Address: 2800 W Frontage Rd, Kenosha, WI 53144, United States
40. Mitchell Park Horticultural Conservatory
The Mitchell Park Horticultural Conservatory, referred to by Wisconsin locals simply as The Domes, earned its nickname for obvious reasons.
It is made up of three domes of glass that sit in a Milwaukee park, created in the 50s and 60s and eventually developed to have three separate themes.
Altogether, they make up some fairly interesting stuff to see.
The first dome is the Show Dome, which has a rotation of different garden shows on a seasonal basis.
The next is the Desert Dome, which boasts flora local to dry climates, especially from the Americas and Africa.
Finally, there’s the Tropical Dome, which is home to more than a thousand different species of plants that flourish in a tropical climate, including trees laden with fruit!
Address: 524 S Layton Blvd, Milwaukee, WI 53215, United States
41. Treinen Farm Corn Maze and Pumpkin Patch
Treinen Farm Corn Maze and Pumpkin Patch is one of the great places to go with family.
It is situated on a family-owned farm that covers 200 acres of ground.
The Treinan family has managed and owned the farm for close to one hundred years and has been a wonderful spot for visitors to come and enjoy the autumn seasons.
The Treinen Farm grows corn, pumpkins, hay, and soybeans, and its corn maze is probably the most loved in the state thanks to the fact that it’s also the biggest.
Apart from that, the in-season months, especially in fall, come with hayrides, a pumpkin patch, rides on a horse wagon, a corn sandbox, farm animals to visit, a bounce house, cows to be milked, a playground of tractor tires, a pumpkin slingshot, and more.
Address: W12420 State Road 60, Lodi, WI 53555, United States
Planning a trip to Milwaukee? If you do plan the trip, here are some of the best things to do in Milwaukee!
42. Shaker’s Cigar Bar
If “ghosts” is on your list of what to see on your vacation and you, coincidentally, are also feeling a little peckish, Shaker’s Cigar Bar has you covered on both counts.

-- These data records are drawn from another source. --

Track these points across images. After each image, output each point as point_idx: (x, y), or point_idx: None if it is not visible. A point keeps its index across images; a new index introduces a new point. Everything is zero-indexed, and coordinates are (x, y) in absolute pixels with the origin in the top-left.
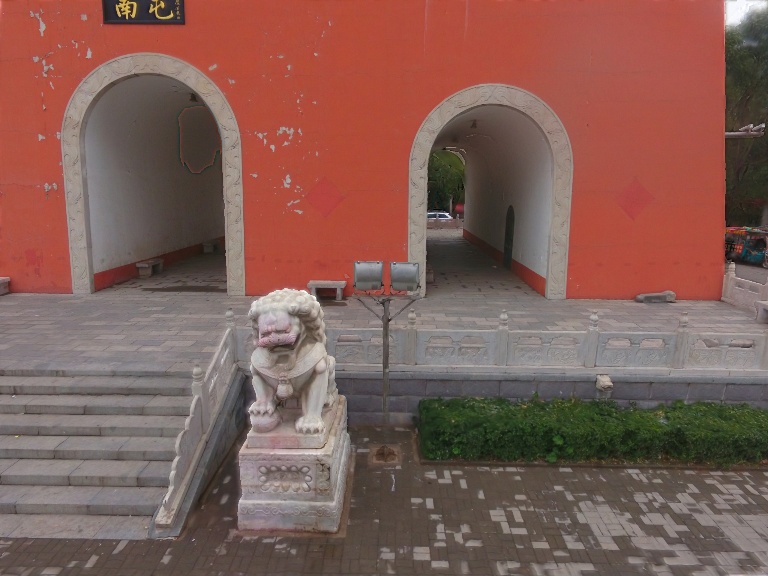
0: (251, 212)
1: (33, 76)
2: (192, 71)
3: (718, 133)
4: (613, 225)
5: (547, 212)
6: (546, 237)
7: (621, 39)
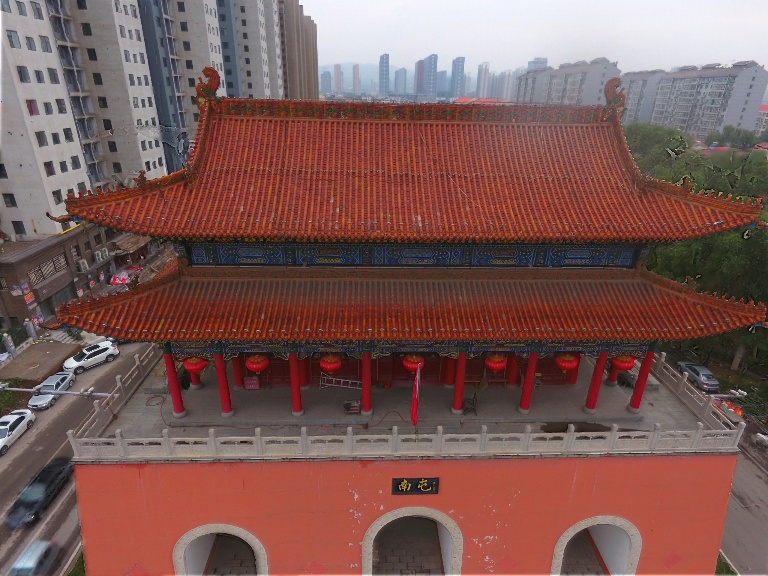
0: (465, 572)
1: (348, 518)
2: (440, 514)
3: (719, 532)
4: (658, 570)
5: (623, 560)
6: (621, 572)
7: (675, 493)
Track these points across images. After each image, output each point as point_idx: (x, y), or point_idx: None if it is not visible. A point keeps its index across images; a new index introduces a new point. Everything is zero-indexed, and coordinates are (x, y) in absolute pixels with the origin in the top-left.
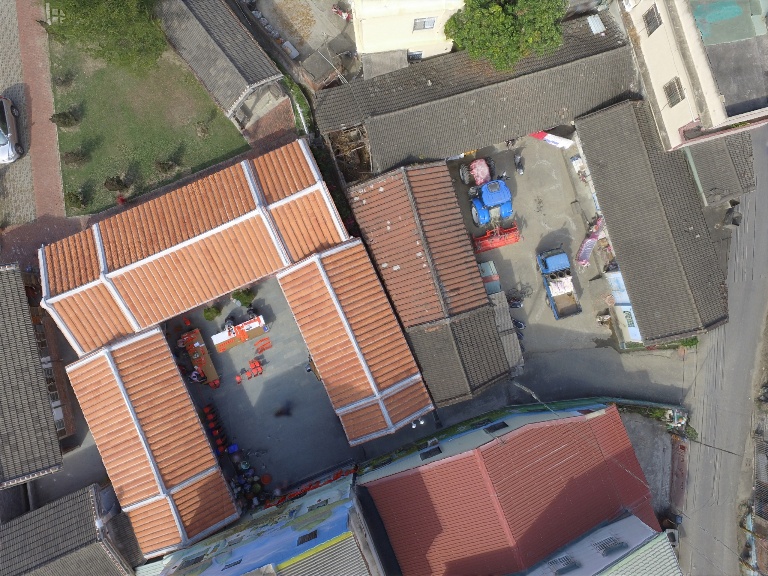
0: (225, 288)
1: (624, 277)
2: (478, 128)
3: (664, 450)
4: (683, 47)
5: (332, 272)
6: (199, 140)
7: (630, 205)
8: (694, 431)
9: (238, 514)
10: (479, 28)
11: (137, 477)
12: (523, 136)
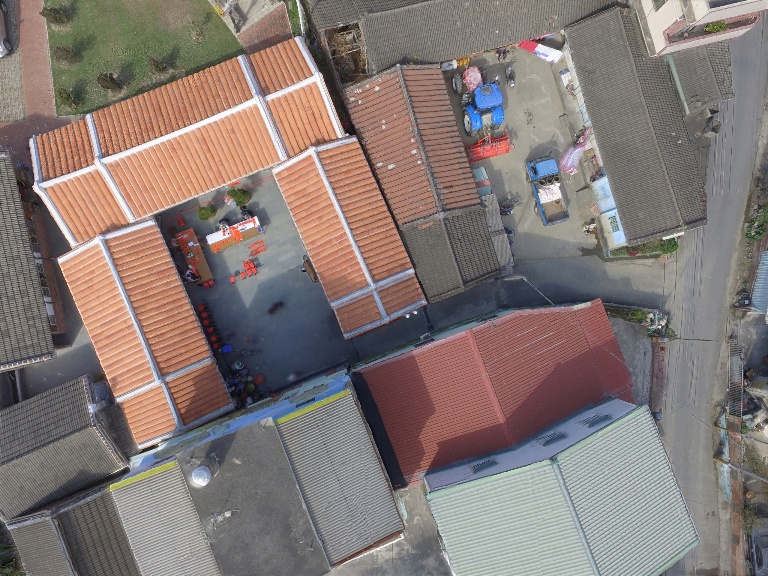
0: (221, 180)
1: (610, 180)
2: (471, 32)
3: (645, 353)
4: None
5: (328, 166)
6: (193, 43)
7: (616, 110)
8: (674, 332)
9: (233, 405)
10: None
11: (132, 366)
12: (514, 47)
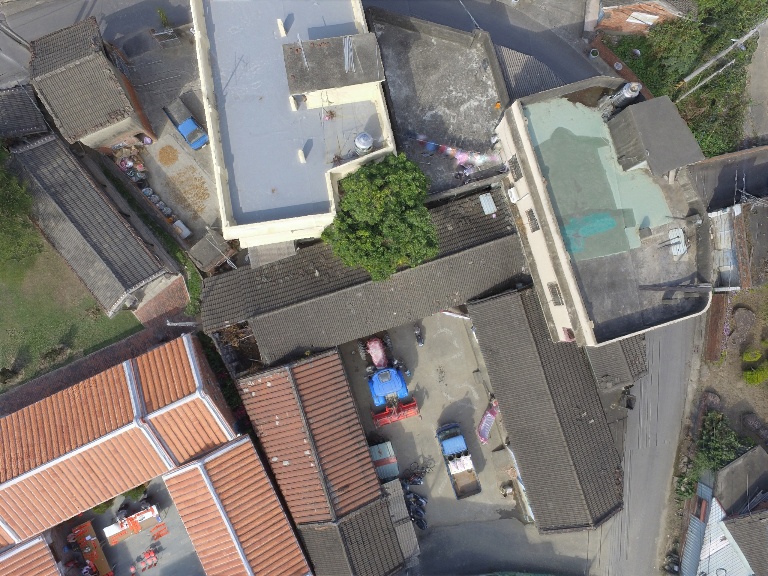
0: (108, 495)
1: (518, 464)
2: (367, 317)
3: None
4: (556, 263)
5: (217, 476)
6: (91, 321)
7: (521, 394)
8: None
9: None
10: (347, 251)
11: None
12: None
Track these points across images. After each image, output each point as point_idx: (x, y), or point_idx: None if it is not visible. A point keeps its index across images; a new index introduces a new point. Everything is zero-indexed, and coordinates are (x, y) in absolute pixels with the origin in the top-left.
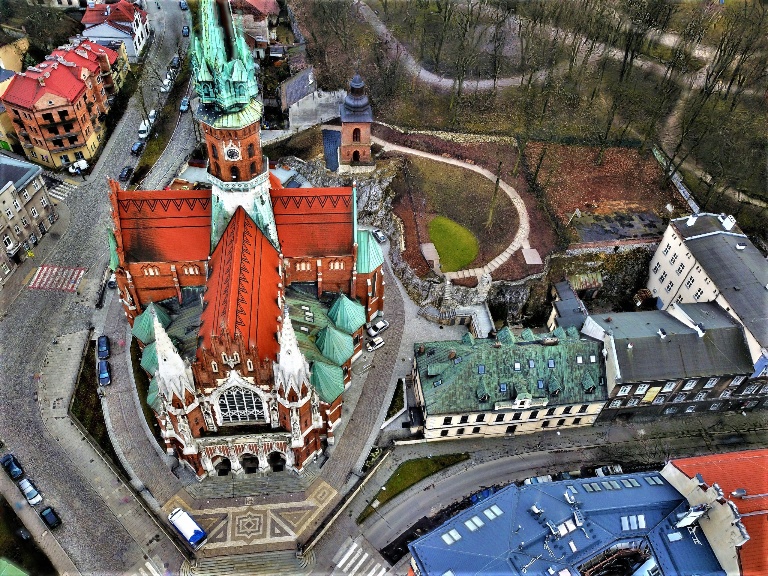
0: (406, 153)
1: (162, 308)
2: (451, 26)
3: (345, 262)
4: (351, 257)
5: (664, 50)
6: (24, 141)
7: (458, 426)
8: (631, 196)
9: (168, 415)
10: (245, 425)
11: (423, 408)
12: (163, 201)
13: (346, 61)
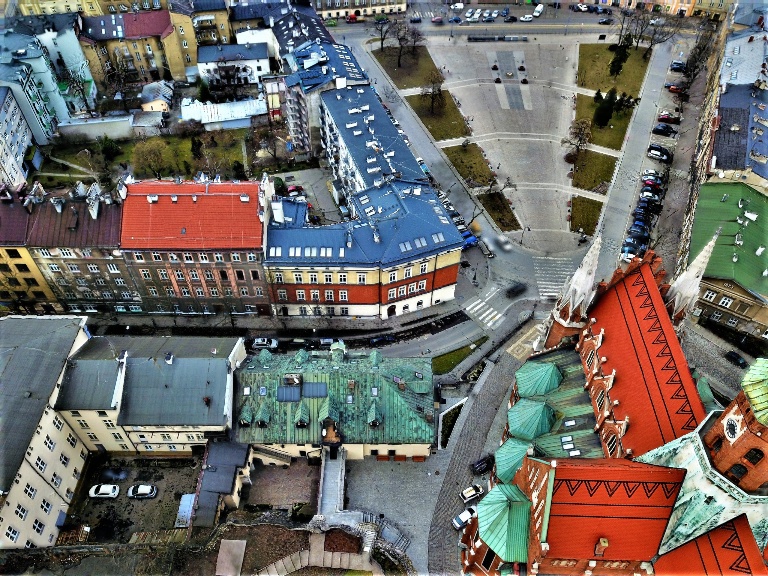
0: None
1: None
2: None
3: None
4: None
5: None
6: None
7: None
8: None
9: None
10: None
11: None
12: None
13: None
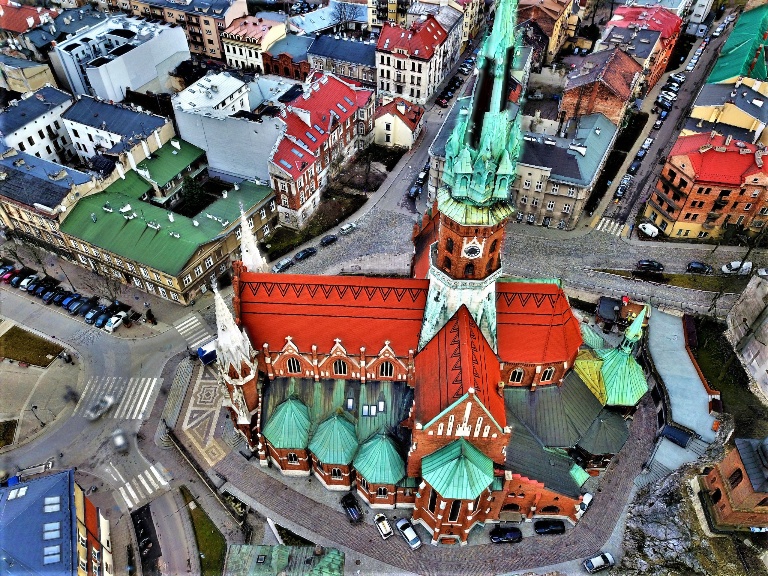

The place serves good food and has a rather somber history, though the real reason it’s among Wisconsin attractions is that it is believed to be very haunted!
Shaker’s Cigar Bar opened in the late 1800s and offers a unique glimpse into 19th century Milwaukee, as well as two ghost tours across the apartment complex, basement, and bar at the building on Walker’s Point.
With a huge list of illegal shenanigans that have taken place here over the years, it’s no surprise that its sordid tales and anecdotes have resulted in some patrons of the bar sticking around with unfinished business.
There are lots of testimonials from workers and visitors alike when it comes to paranormal experiences, but Shaker’s Cigar Bar is also interesting because of its preserved history and grounds.
Staff can tell you tales of genuine mob dealings that took place here as well as some genuine unsolved mysteries.
All in all, this is a fascinating experience you won’t soon forget!
Address: 422 S 2nd St, Milwaukee, WI 53204, United States
Start Planning Your Trip To Wisconsin
Wisconsin’s many vacation places promise a variety of different attractions and forms of enjoyment, ranging from the outdoorsy to the artistic and from the architectural to the historical.
This list should help you narrow down the places to visit in Wisconsin that you want to make a priority!